March 28th, 2007 12:44pm
> I feel blessed then, in a sense, that my fat genes kicked in earlier
Completely agree. It should be noted that a slightly chubby person who exercises most of their life is healthier than a thin person who doesn't. Though the mating market doesn't evaluate this externality very well.
March 28th, 2007 12:49pm
The current "aesthetic" is a woman with no hips. The guys want the tiny, petite girls with the narrowest of lower bodies and larger boobs (at least a B cup, from what I see).
So "chubby" is very difficult to determine. The fact that I'm tall means I have some distinct advantages in that I can be heavier than most women and still be seen as desirable/attractive by those who like larger/taller women.

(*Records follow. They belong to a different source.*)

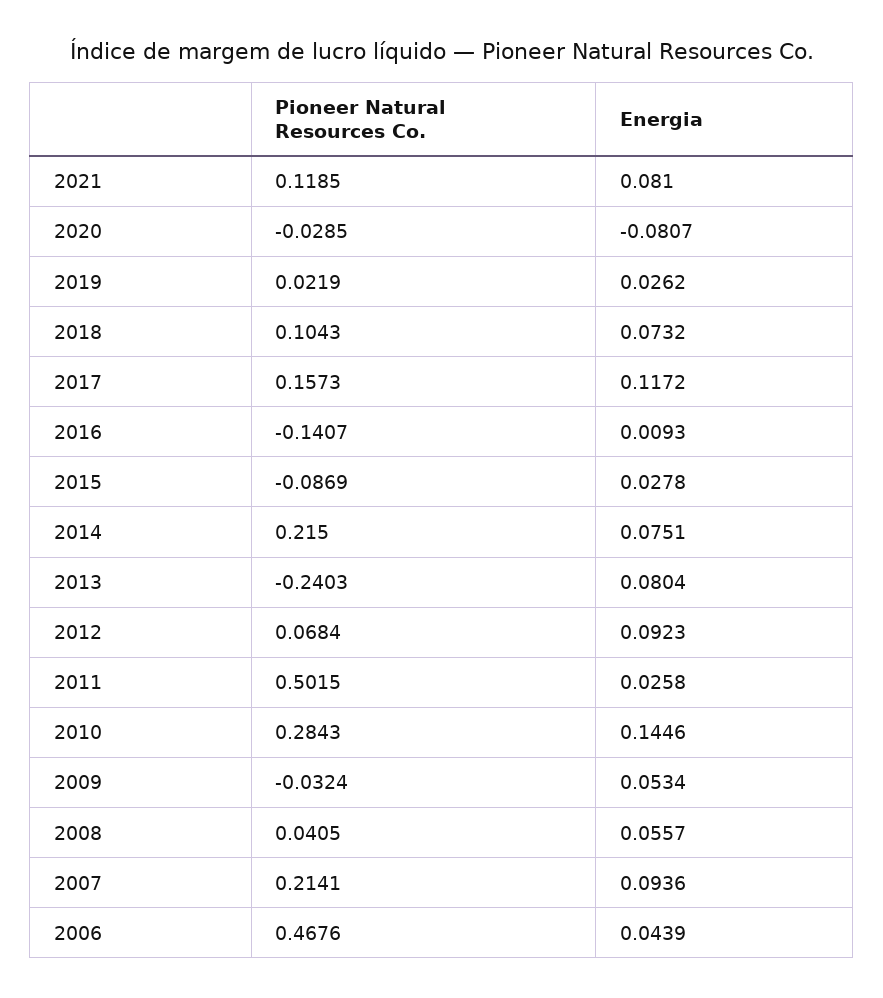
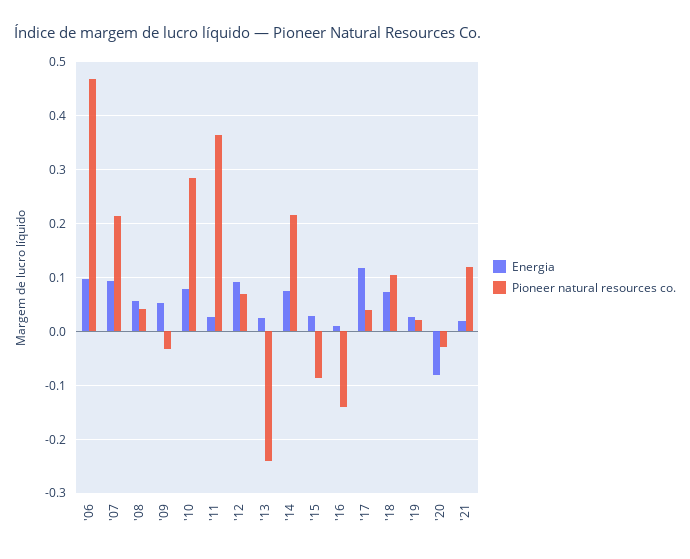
Energia, 2021: 0.081 -> 0.02
Pioneer Natural Resources Co., 2017: 0.1573 -> 0.04
Energia, 2013: 0.0804 -> 0.02
Pioneer Natural Resources Co., 2011: 0.5015 -> 0.36
Energia, 2010: 0.1446 -> 0.08
Energia, 2006: 0.0439 -> 0.1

What is interesting and relevant to this thread is that there is that "peasant"-look fear that people have--you don't want to be hippy or "thick" because then you are regulated to "those" people--people who tend toward looking like they are not wealthy, possibly poor or lower-middle class.

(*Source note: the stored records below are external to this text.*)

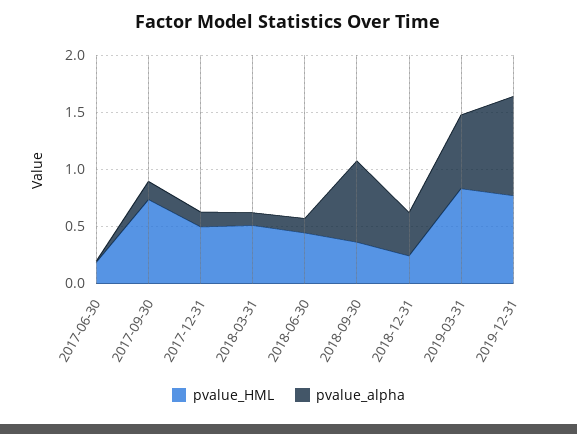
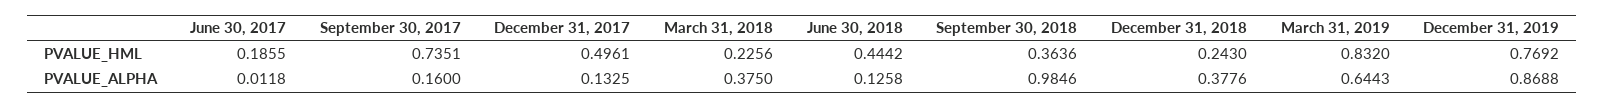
pvalue_HML, 2018-03-31: 0.5 -> 0.2256
pvalue_alpha, 2018-03-31: 0.1 -> 0.375
pvalue_alpha, 2018-09-30: 0.7 -> 0.9846

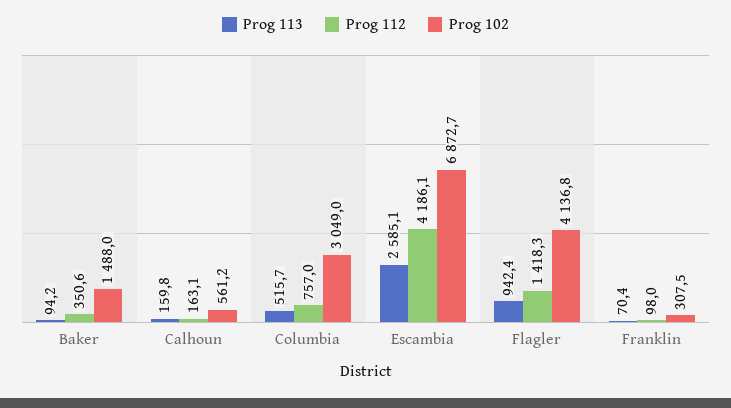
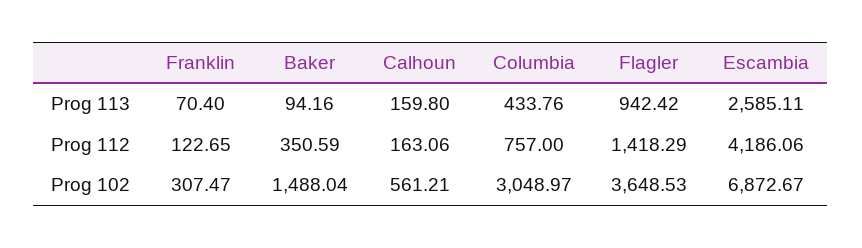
Prog 113, Columbia: 515.7 -> 433.76
Prog 102, Flagler: 4136.8 -> 3648.53
Prog 112, Franklin: 98 -> 122.65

In the corporate world, women strive to be skinny, and therefore have to spend more money-- on good food and gyms so you can NOT look like a peasant.
"The guys want the tiny, petite girls with the narrowest of lower bodies..."
Studies don't find that, though. Tests generally show that men find most attractive women who have well defined narrow waists and consequently wider hips. It is believed to be connected with a subconscious selection for the best ability to have children.
March 28th, 2007 1:40pm
I agree that most of the studies I have seen point to hip/waist ratio as being the deciding factor in perception of female beauty among men.
Perhaps corporate-y women are leaning toward narrow hips in order to look less feminine and less like sexual objects in the workplace. In other words to look more like the good old boys and be treated as such.
Anyway, one thing I don't quite understand is ... if men will fuck any warm body (old saying), they can't be influencing beauty standards that much.
March 28th, 2007 1:49pm
Gay men influence beauty standards. The waist/hip thing is a white man's corporate thing. Wide hips are not considered as attractive as narrower hips plus big boobs. Of course, "narrow" to a black woman is...well, anything under 28-30 inches :)
Turk: JD, the difference in dating a white or a black girl is that if a black girl asks if her ass is big, you say yes.
March 28th, 2007 3:44pm
ok, fine, women and gay influence fashion. Which mean straight men have little power and shouldn't be held acountable for the vices of America's Top Model (which they don't watch).